To Irkeshtam & beyond
The east-bound road that leaves Osh for China climbs gently into the Alay Range via the Jiptik Pass (4185m) and the village of Gulcha. The road, that had initially followed the Taldyk River, now follows the Gulcho as it climbs – this time in earnest – the steeper but lower Taldyk Pass (3615m) to the surprisingly open Alay Valley and Sary Tash. The drive from Osh to Sary Tash takes five hours. While it is possible to leave Osh at 1am to arrive at Irkeshtam Pass by 9am you’ll end up travelling in the dark and miss much of the stunning scenery. Instead consider starting later and overnighting in Sary Tash and then continuing at 5am the following day to the border controls at Irkeshtam.

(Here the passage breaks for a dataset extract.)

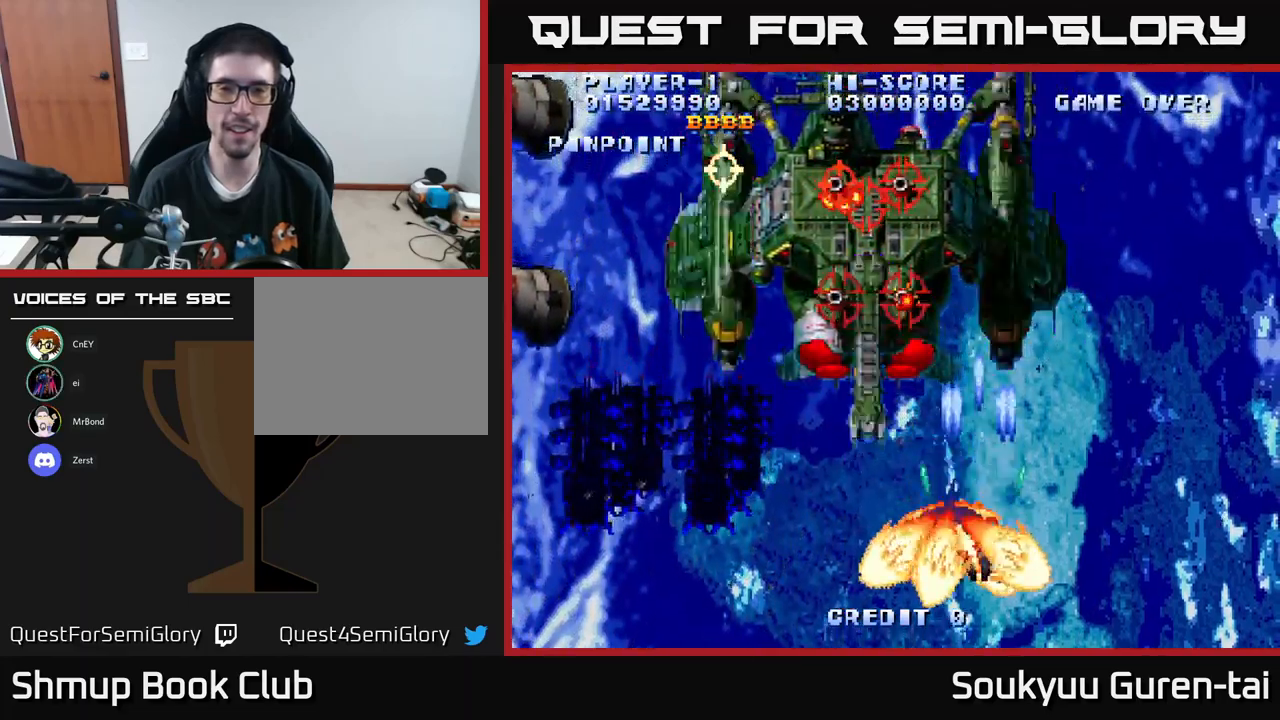
{"buttons": ["A", "DPAD_RIGHT"], "left_stick": "center", "right_stick": "center", "events": [[50, "DPAD_LEFT", "down"], [217, "DPAD_DOWN", "up"], [334, "DPAD_LEFT", "up"], [384, "DPAD_RIGHT", "down"]]}
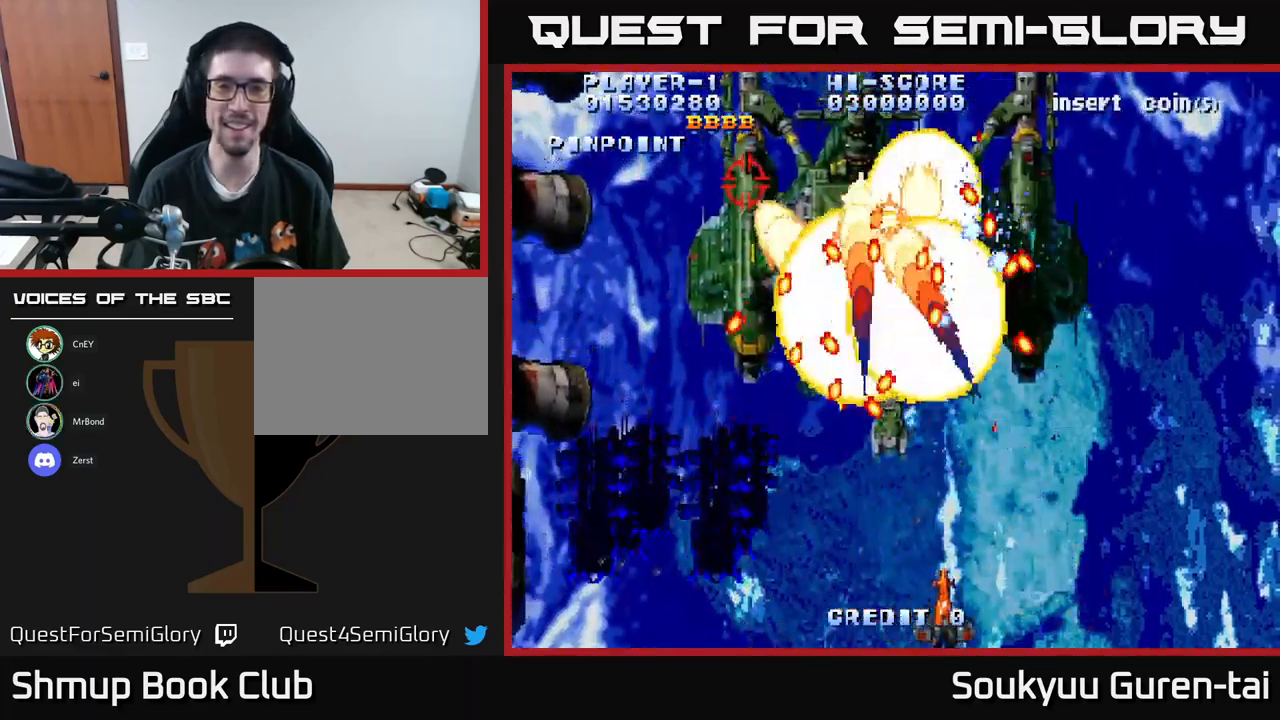
{"buttons": ["A", "DPAD_RIGHT"], "left_stick": "center", "right_stick": "center", "events": [[234, "DPAD_RIGHT", "up"], [234, "DPAD_UP", "down"], [284, "DPAD_LEFT", "down"], [400, "DPAD_UP", "up"], [417, "DPAD_LEFT", "up"], [450, "DPAD_RIGHT", "down"]]}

From Sary Tash the road rapidly deteriorates into a corrugated dirt track that guarantees to rattle your teeth from your skull. To travel the 90km takes between two and three hours depending on how recently it has rained. At the time of research the road was being upgraded and with luck could be paved by 2012. About 3km before the border is the hamlet of Nur-a, a village that has built up a reputation for drunkenness and theft. You’re better off heading straight to the border.
The road to Irkeshtam is being upgraded as part of an important Uzbek- Kyrgyz-China project to restore the traditional and natural trade routes between Xinjiang and the Fergana valley. This modern Silk Road would make an ideal Kyrgyzstan to China route for travellers. Even now, though, the landscape of Pamir grassland and Arizona-like rock landscapes and canyons on route to the Irkeshtam pass makes it worth a side trip from Sary Tash. There is no public transport along this road so the only option for the 180-kilometre round trip is to hire a four-wheel drive vehicle in Sary Tash.
The Border - Crossing the border (9am-noon & 2-4.30pm Mon-Fri) can be a time-consuming affair. Ten kilometres before the border is the first of two checkpoints. Here everyone is required to show their passport so names can be matched to a master list of bus passengers. Assuming nobody had a last-minute name change the bus is allowed to continue to the second checkpoint and luggage inspection. Finally, you can expect to spend between 1,5 to 2,5 hours at the border itself, depending on how many trucks are waiting before you.
If you are hitching, ask the border-post army officers to put you on a truck to cross the 7km of no-man’s-land to Chinese immigration (closed 11am to 2pm Kyrgyz time). Unlike the Torugart, no permits are required to get through this border point. Note that the border is closed on Kyrgyz and Chinese holidays, on weekends and May 1 to 10.